まるで自由がない「米ドル連動型コイン」
USDコインは、仮想通貨とは言うものの、政府の規制とメガバンクの影響から決して無縁ではありません。
確かに、これは私たちが持っている「自由な仮想通貨(暗号通貨)」のイメージとはほど遠いデジタル通貨です。
シリコンバレーの投資家サム・オルトマン(Sam Altman)をはじめとするいくつかの企業は、規制や企業の影響力が仮想通貨市場に与える影響は徐々に大きくなってはいるものの、米ドルベースの暗号通貨は分散管理下にとどまるべきだと強く主張しています。
この新しい米ドル連動型コインは、イーサリアムのプラットフォーム上で動作するので、USDコインをマイニングするよりイーサリアムをマイニングするか、USドルでコインを買う必要があります。
サークル社は、今年2月、仮想通貨取引所のポロニエクスの買収を発表しました。いずれにしても、ウォール街の巨大金融機関が投資家になり替わってビットコインのトレードを行うというアナウンスメントを与えたということは、メガバンクが仮想通貨市場をコントロールしようと本格的に乗り出したということです。
ニューヨーク証券取引所が仮想通貨オンライントレードを準備している?
さらに、ニューヨークでは、もうひとつの大きな動きが始まっています。
5月7日付のニューヨークタイムズは、「ニューヨーク証券取引所の親会社が、大口投資家を相手に仮想通貨オンライントレードのプラットフォームに取り組んでいる」と報じています。
ニューヨークタイムズもまた、ゴールドマンサックスが後援するサークル社がポロニエックスを買収したことを報じており、仮想通貨界隈のざわめきを誘っていますが、ニューヨーク証券取引所に関する報道が事実であれば、超弩級のサプライズとなるかもしれません。
ただし、ニューヨークタイムズは、「計画は、まだ秘密にされているので、あくまで内部関係者からのリークに過ぎない話ですが」と断り書きを入れています。
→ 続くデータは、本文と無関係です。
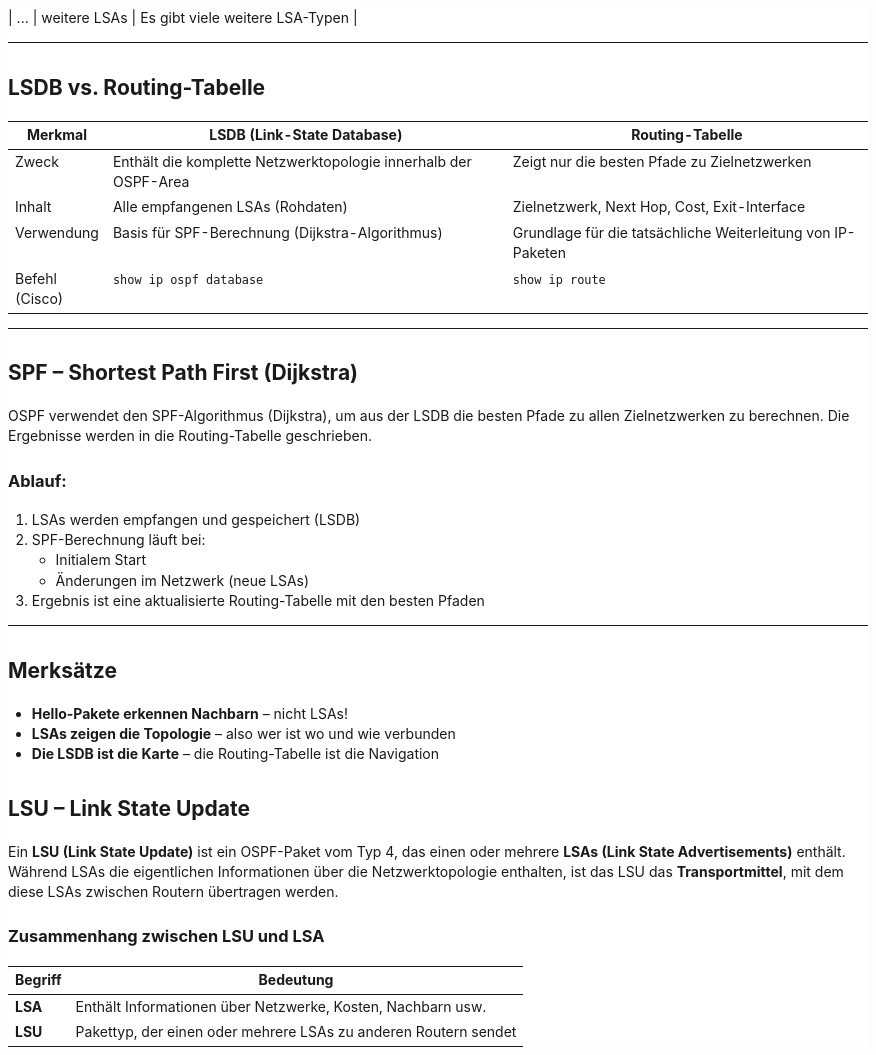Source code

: |     ... | weitere LSAs    | Es gibt viele weitere LSA-Typen                                                                  |

---

## LSDB vs. Routing-Tabelle

| **Merkmal**         | **LSDB (Link-State Database)**                                                 | **Routing-Tabelle**                                                |
|---------------------|--------------------------------------------------------------------------------|--------------------------------------------------------------------|
| Zweck               | Enthält die komplette Netzwerktopologie innerhalb der OSPF-Area                | Zeigt nur die besten Pfade zu Zielnetzwerken                      |
| Inhalt              | Alle empfangenen LSAs (Rohdaten)                                               | Zielnetzwerk, Next Hop, Cost, Exit-Interface                       |
| Verwendung          | Basis für SPF-Berechnung (Dijkstra-Algorithmus)                                | Grundlage für die tatsächliche Weiterleitung von IP-Paketen       |
| Befehl (Cisco)      | `show ip ospf database`                                                        | `show ip route`                                                    |

---

## SPF – Shortest Path First (Dijkstra)

OSPF verwendet den SPF-Algorithmus (Dijkstra), um aus der LSDB die besten Pfade zu allen Zielnetzwerken zu berechnen. Die Ergebnisse werden in die Routing-Tabelle geschrieben.

### Ablauf:

1. LSAs werden empfangen und gespeichert (LSDB)
2. SPF-Berechnung läuft bei:
    - Initialem Start
    - Änderungen im Netzwerk (neue LSAs)
3. Ergebnis ist eine aktualisierte Routing-Tabelle mit den besten Pfaden

---

## Merksätze

- **Hello-Pakete erkennen Nachbarn** – nicht LSAs!
- **LSAs zeigen die Topologie** – also wer ist wo und wie verbunden
- **Die LSDB ist die Karte** – die Routing-Tabelle ist die Navigation

## LSU – Link State Update

Ein **LSU (Link State Update)** ist ein OSPF-Paket vom Typ 4, das einen oder mehrere **LSAs (Link State Advertisements)** enthält. Während LSAs die eigentlichen Informationen über die Netzwerktopologie enthalten, ist das LSU das **Transportmittel**, mit dem diese LSAs zwischen Routern übertragen werden.

### Zusammenhang zwischen LSU und LSA

| **Begriff** | **Bedeutung**                                                    |
|-------------|-------------------------------------------------------------------|
| **LSA**     | Enthält Informationen über Netzwerke, Kosten, Nachbarn usw.      |
| **LSU**     | Pakettyp, der einen oder mehrere LSAs zu anderen Routern sendet  |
とはいえ、ウォール街で、この種のリークが報じられたのも初めてのことでしょう。
ゴールドマンサックスに続いて、ニューヨーク証券取引所の親会社であるインターコンチネンタル取引所(ICE)のこうした動きは、今までの地下経済の担い手であるかのような仮想通貨のイメージを一新するかも知れません。
しかし、現時点では、インターコンチネンタル取引所が進めている仮想通貨プラットフォームの詳細は確定されていません。
ウォール街の大手金融機関の関係者の間では、ニューヨーク証券取引所にビットコインが上場されることは、まさしく仮想通貨のワイルド・ウエスト(西部開拓時代)ともいうべき一大エポックとなるため、このプロジェクトが破綻する可能性は十分ある、と見られています。
うわさの域を出ないが、事実ならば…
インターコンチネンタル取引所の広報担当は、今のところ、すべての報道に対して「ノーコメント」を繰り返しているようです。
ビットコイン先物については、シカゴ・マーカンタイル取引所(CME)を含むいくつかの大きな金融取引所がすでにスタートさせていますが、インターコンチネンタル取引所における新しい運用は、ブロックチェーンの分散型台帳機能を活用して、おそらく、トレード終了時に顧客の口座に現物のビットコインを入れることによってトレードを完結させるものと見られています。
そうした意味で、ニューヨーク証券取引所はオンライントレードによって、顧客がビットコインに直接アクセスすることを可能にするものです。